Dataset excerpts:
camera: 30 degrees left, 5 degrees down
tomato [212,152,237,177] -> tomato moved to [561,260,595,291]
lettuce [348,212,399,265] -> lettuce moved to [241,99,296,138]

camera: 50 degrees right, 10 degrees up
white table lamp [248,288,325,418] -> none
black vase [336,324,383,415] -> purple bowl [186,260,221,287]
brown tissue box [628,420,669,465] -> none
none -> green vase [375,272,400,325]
==
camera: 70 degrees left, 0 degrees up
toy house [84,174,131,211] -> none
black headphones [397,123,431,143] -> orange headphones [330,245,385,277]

What is expected:
Work out how many lines in the records hold the word "left", and answer with that number alone.

Solved exercise:
2